Chart-based quiz items
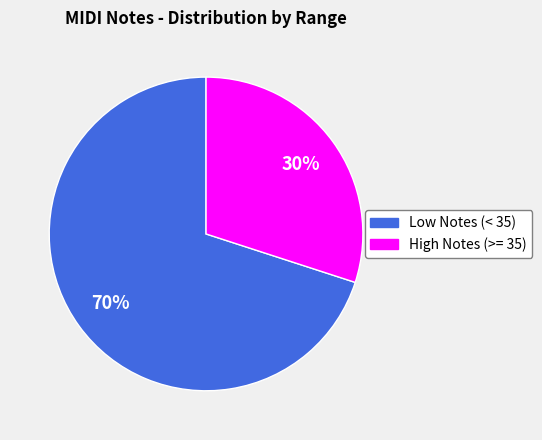

What is the largest slice in the pie chart?

Low Notes (< 35)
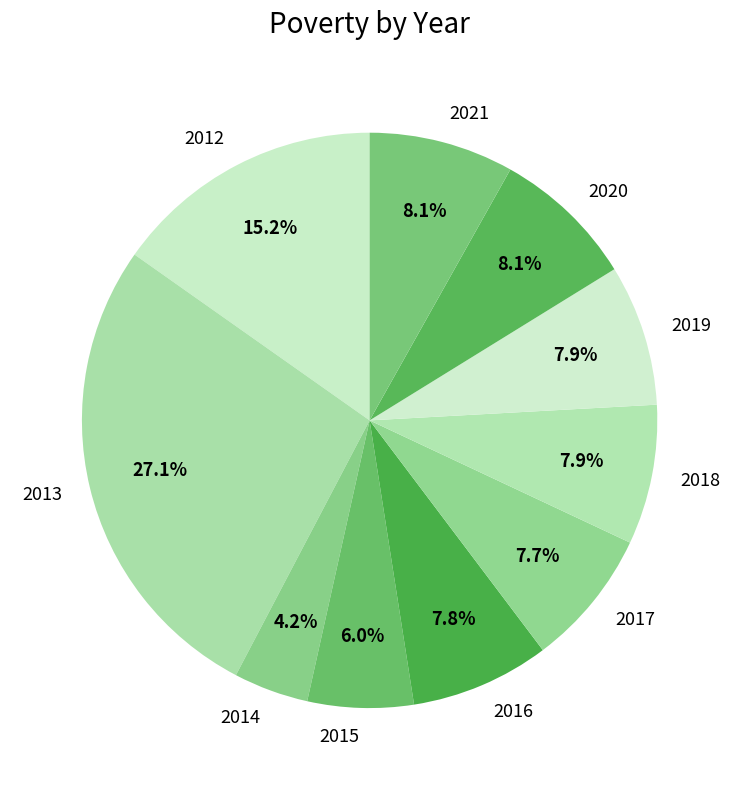

Do 2012 and 2013 together represent more than half of the pie?

No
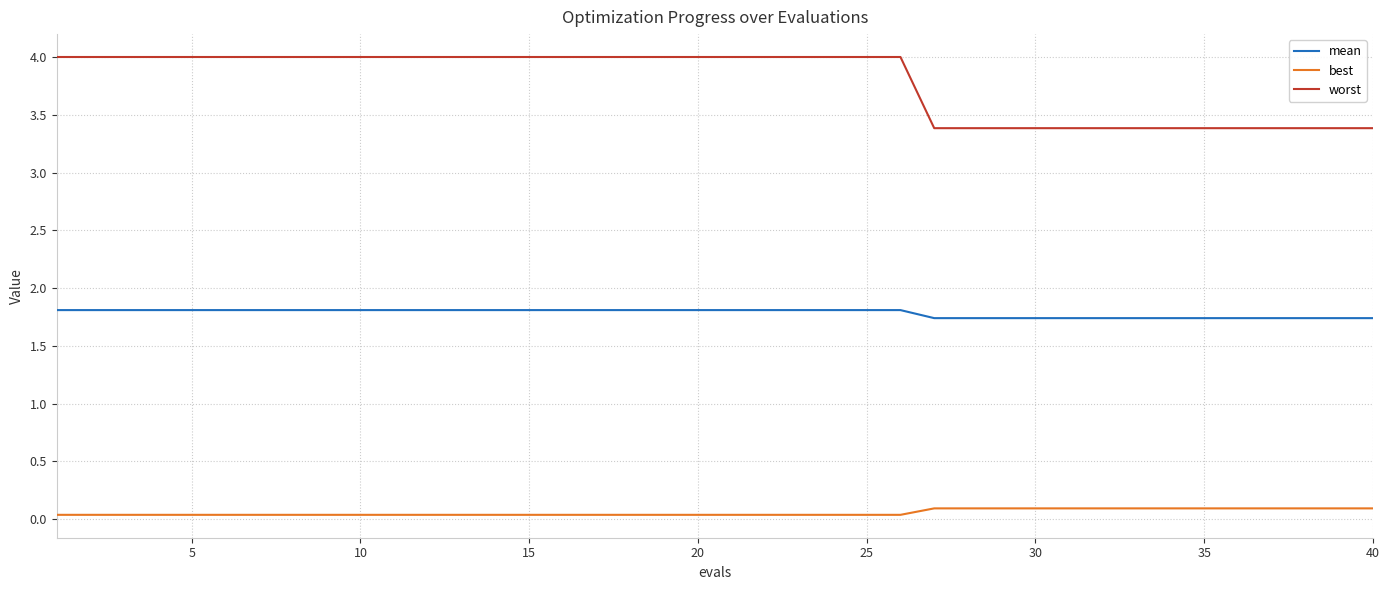

True or false: mean and worst cross at least once.

False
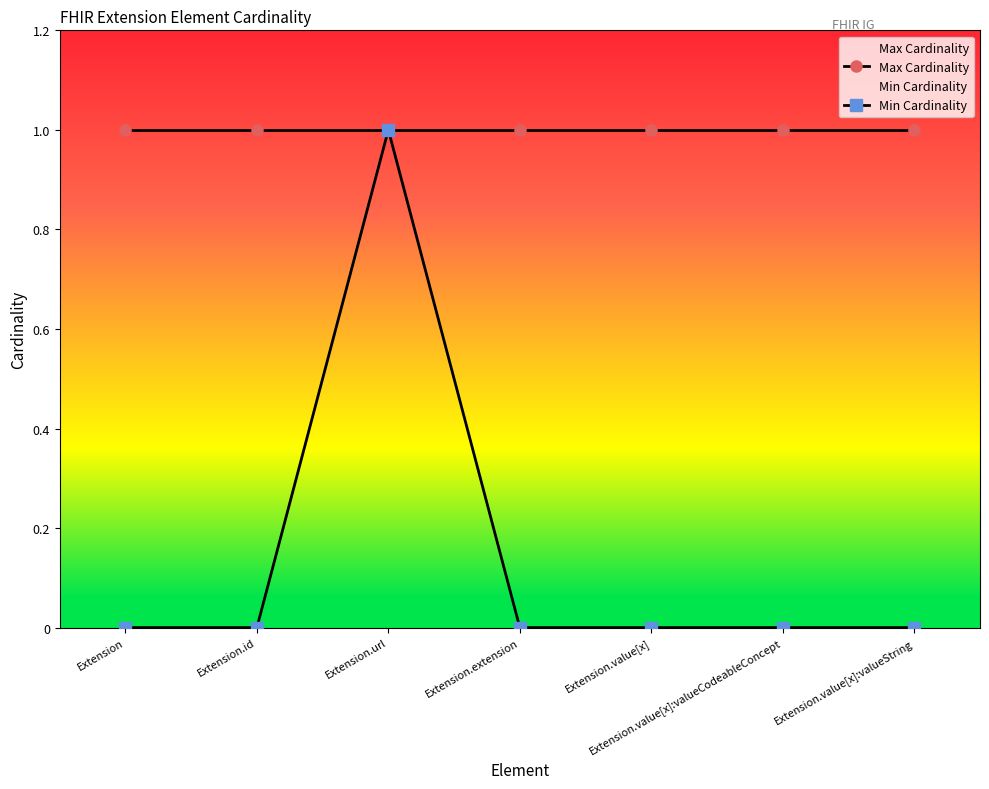

Which series has the largest range (max minus min)?

Min Cardinality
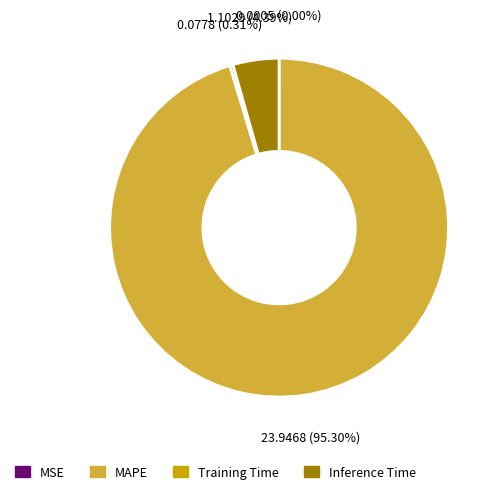

Which slice represents more than half of the pie?

MAPE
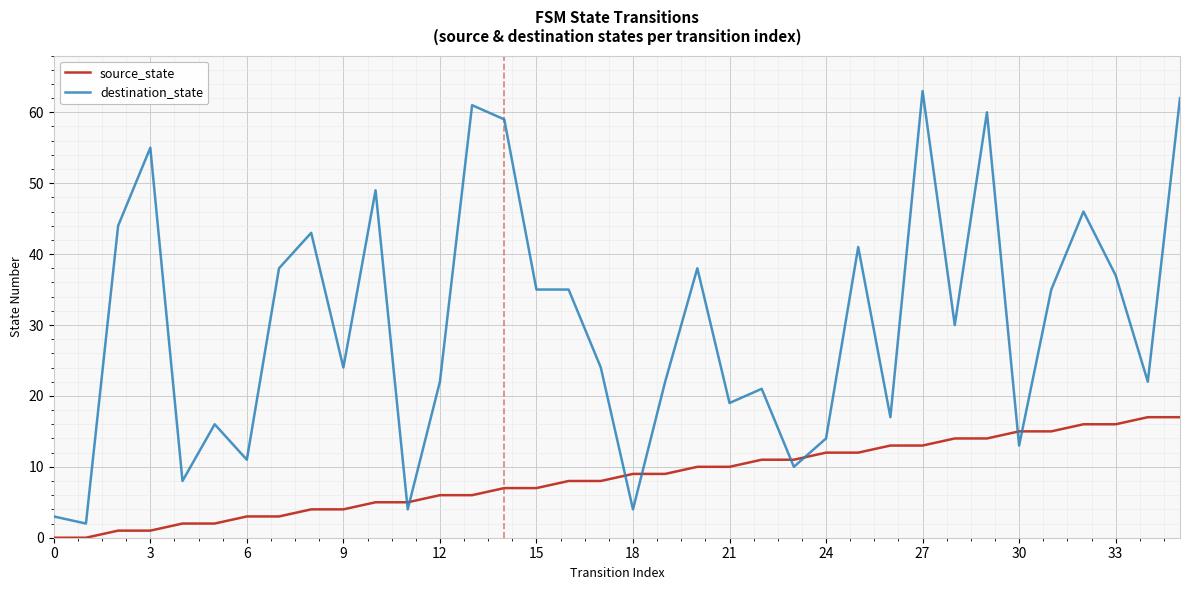

Which series has the largest range (max minus min)?

destination_state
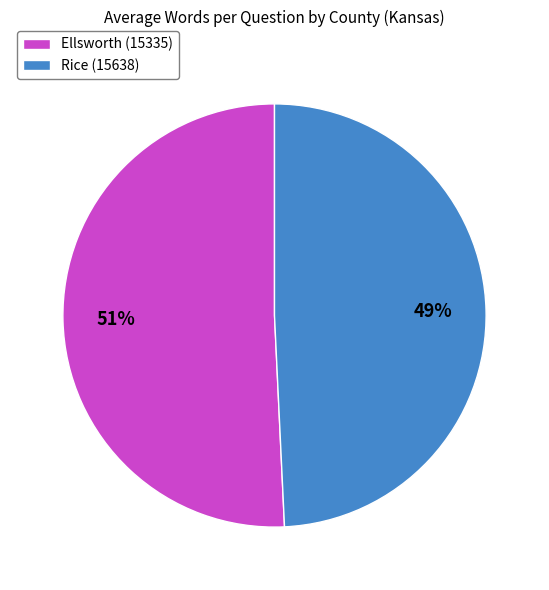

What percentage is the Ellsworth (15335) slice, to the nearest percent?

51%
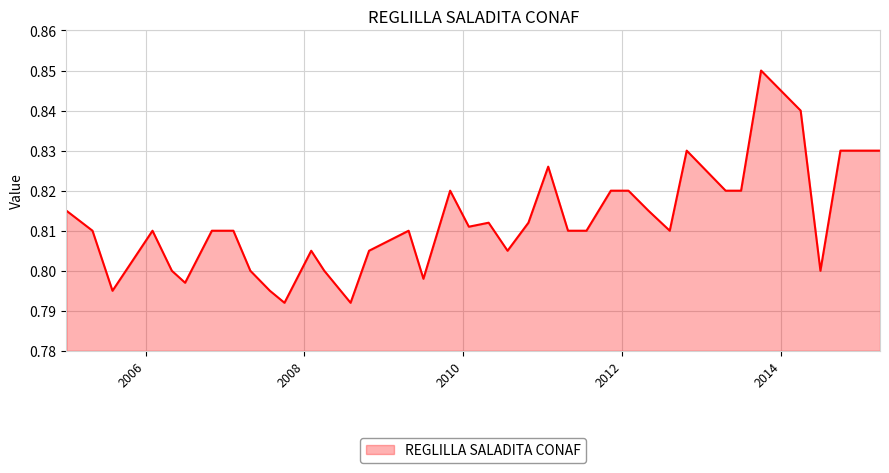

What is the difference between the maximum and minimum values?

0.1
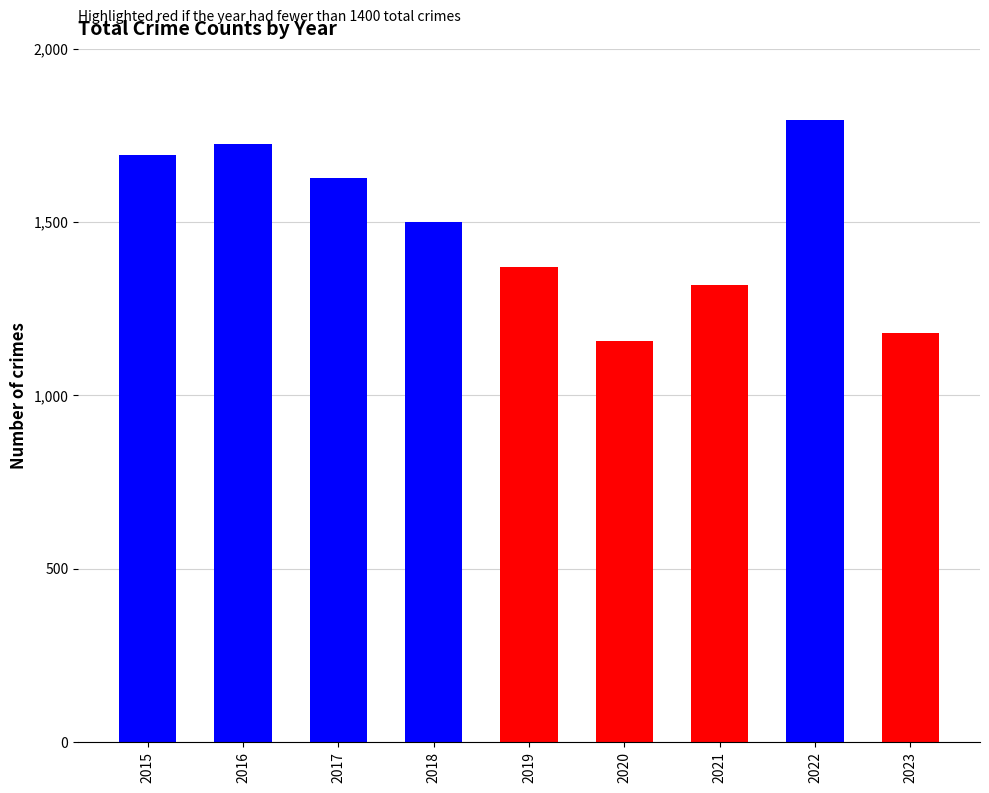

True or false: the data shows 1499 at 2018.

True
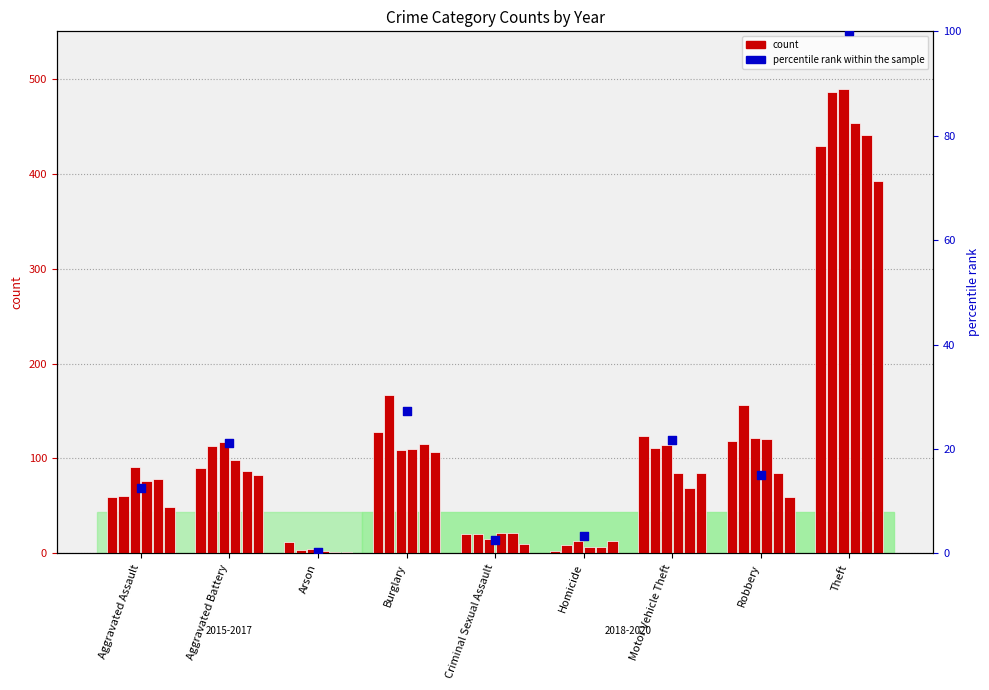

Between Criminal Sexual Assault and Motor Vehicle Theft, which is larger?

Motor Vehicle Theft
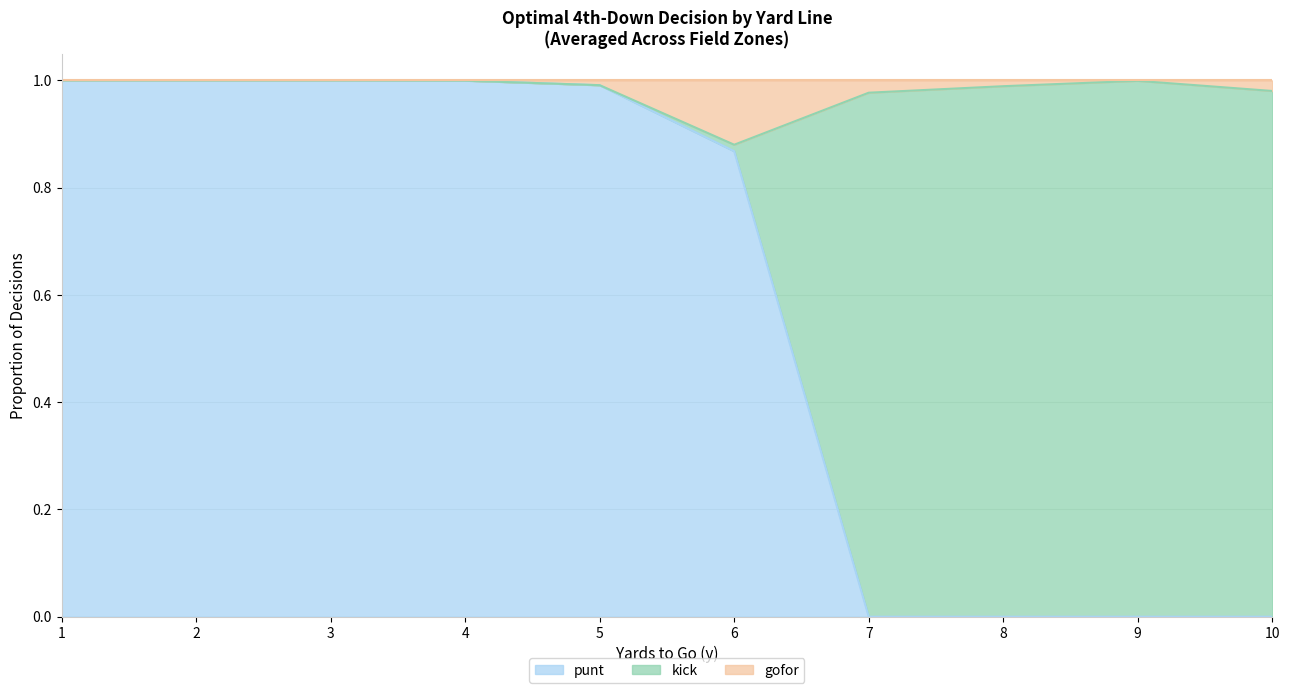

What are all the series names shown in the legend?

punt, kick, gofor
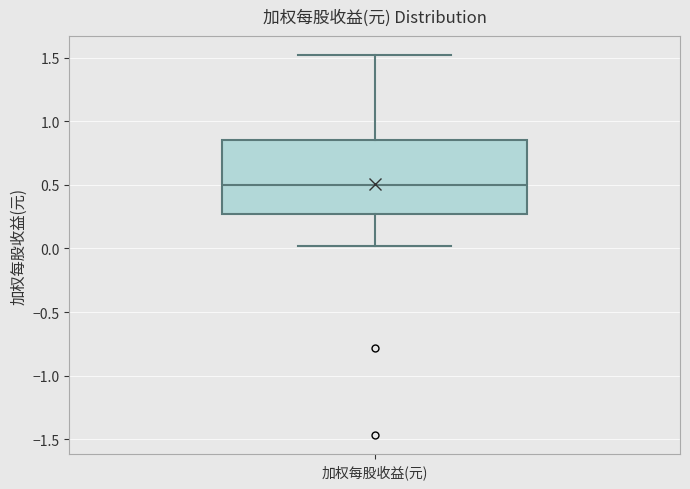

Read this box plot against the y-axis: the position of the median line, the range covered by the box, and the ends of both whiskers. The values are not printed on the chart, so give them approximately, as read against the axis.

median 0.50, box 0.25 to 0.85, whiskers 0.00 to 1.50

> _YOUR OBJECTIVE_
Copy out every line of the material from the line containing "Do 2012 and" through the end of the material, inclusive, and leave out the pictures.

> _TASK RESULT_
Do 2012 and 2013 together represent more than half of the pie?

No

True or false: mean and worst cross at least once.

False

Which series has the largest range (max minus min)?

Min Cardinality

Which slice represents more than half of the pie?

MAPE

Which series has the largest range (max minus min)?

destination_state

What percentage is the Ellsworth (15335) slice, to the nearest percent?

51%

What is the difference between the maximum and minimum values?

0.1

True or false: the data shows 1499 at 2018.

True

Between Criminal Sexual Assault and Motor Vehicle Theft, which is larger?

Motor Vehicle Theft

What are all the series names shown in the legend?

punt, kick, gofor

Read this box plot against the y-axis: the position of the median line, the range covered by the box, and the ends of both whiskers. The values are not printed on the chart, so give them approximately, as read against the axis.

median 0.50, box 0.25 to 0.85, whiskers 0.00 to 1.50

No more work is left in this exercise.